Nach und nach zeigt sich nämlich, dass das dritte Studioalbum der Instrumentalvirtuosen seine Extreme eben nur knapp vor die Selbstdemontage schleift, das Songwriting zwar mit sich selbst kollidieren lässt, es aber nicht schrottet. Mehr noch: What Passes For Survival ist strukturell unberechenbar, aber gleichzeitig wird diesmal den weniger hirnwütigen, schon beinahe am Noiserock walzenden Ausprägungen auch mehr Raum gegeben, was für eine zusätzlich intensivierende Fallhöhe und Balance sorgt. Wenn jede Wendung fiept und kratzt, die allgegenwärtige Dissonanz die verteufelt akribische Arbeit aber eben nach und nach weniger kaschiert, dann eskalieren Pyrrhon mit ihrem Amalgam irgendwo zwischen Psyopus, frühen The Dillinger Escape Plan, eventuell auch Gorguts – und klingen letztendlich doch wie niemand sonst da draußen.
„The writing process for the new album felt much more visceral, by comparison. It’s more physically wrenching to perform than anything we’ve done before, but we didn’t have to think and struggle our way through the vocabulary of sounds we use the way we’ve had to in the past.” erklärt Moore, seine Band fällt dazu gleich mit dem Opener The Happy Victim’s Creed in einen verspulten Irrsinn, der praktisch unentwegt das Tempo wechselt, growlt und brüllt und schreit, bollert und rast, Breakbeats passiert, und neben der tollwütigen Rhythmusarbeit vor allem auch von den unpackbar variablen Gitarreergüssen von Dylan DiLella lebt – spätestens sein hemmungsloses Solo im Eingangs noch verführerisch groovenden Tobsuchtsanfall The Invisible Hand Holds A Whip agiert mit einer freigeistigen Prägnanz, die seinesgleichen sucht, während Pyrrhon dahinter kurbeln, als gäbe es kein Morgen: Immer weiter schraubt sich der Track in einen nackenbrechenden Stoizismus.

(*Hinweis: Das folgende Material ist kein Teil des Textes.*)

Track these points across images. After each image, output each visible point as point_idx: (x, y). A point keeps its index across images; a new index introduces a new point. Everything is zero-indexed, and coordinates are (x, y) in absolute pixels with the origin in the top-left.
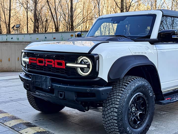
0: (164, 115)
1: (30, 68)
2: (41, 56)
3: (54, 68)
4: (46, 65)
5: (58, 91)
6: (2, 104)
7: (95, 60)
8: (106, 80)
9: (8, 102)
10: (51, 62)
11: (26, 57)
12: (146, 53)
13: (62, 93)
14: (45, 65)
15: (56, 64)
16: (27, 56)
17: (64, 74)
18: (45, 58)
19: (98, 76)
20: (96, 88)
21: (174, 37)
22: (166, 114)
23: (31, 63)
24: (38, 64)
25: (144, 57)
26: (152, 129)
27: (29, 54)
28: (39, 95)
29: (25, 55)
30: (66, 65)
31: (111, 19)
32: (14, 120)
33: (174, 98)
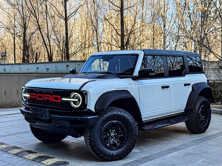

Wo die unmittelbare Rasanz von Goat Mockery Ritual trotz aller Finten immer nur den Weg nach vorne kennt und tatsächlich mit weichgeklopftem Verstand den Spaß der Band an ihrer eigenen Tortur transportiert, passt es auch durchaus ins Bild, dass ausgerechnet das dreiteilige The Unravelling sich als knackigster Sprint der ganzen Platte entpuppt und konventionellen Maßstäben der elaborierten Suite damit den Mittelfinger zeigt und Bassist Erik Malave kurzerhand das Spotlight überlässt – wo andere den Epos suchen, zucken Pyrrhus durch ein improvisiert wirkendes jam-Interlude in mehreren Akten.
Auf einer Platte, die (mit Ausnahme des dekonstruierend explodierenden, für sich selbst stehend wenig individuellen Eindruck hinterlassenden Trash Talk Landfill) vom monumental aufgebauten „Ruhepol“ Tennessee (mit sinister grummelndem Doom-Feeling und Khanate-artig giftendem Ambiente, das tatsächlich eine zurückgelehnte Ausbreitung von melodischen Ansätzen zulässt, erlaubt es die Band über einen implodierenden Southern-Abgang zumindest ansazuweise durchzuatmen) bis hin zur knapp 12 minütigen Freejazz/Ambient/Tour de Force Empty Tenement Spirit (Kudos an Neo-Drummer Steve Schwegler!), lässt der Mikrokosmos What Passes For Survival seinem ideal vielschichtig texturierten Artwork (Caroline Harrison) folgend so unheimlich viele Details zur Entdeckung parat.
Die wahrscheinlich imposanteste davon ist dann wahlweise trotzdem weniger, dass Doug Moore unlängst zu „Sexiest Dude in Metal“ gewählt wurde, sondern, dass er weiterhin einer der faszinierendsten Texter da draußen bleibt, der immer wieder wichtiges zu sagen hat und mit einer regelrecht poetischen Ader den Finger in die Wunde drückt.
Ein Grund mehr (vielleicht sogar der beste?), sich umso aufmerksamer in dieses vermeintliche Tohuwabohu zu stürzen, dessen nervenzerfetzende Wendigkeit eben über 43 Minuten absolut anstrengend ausfällt, aber dabei nie zum reinen Selbstzweck verkommt. Zwischen den Fronten positionieren wir uns deswegen näher beim prolongierten Meisterwerk mit Abstrichen.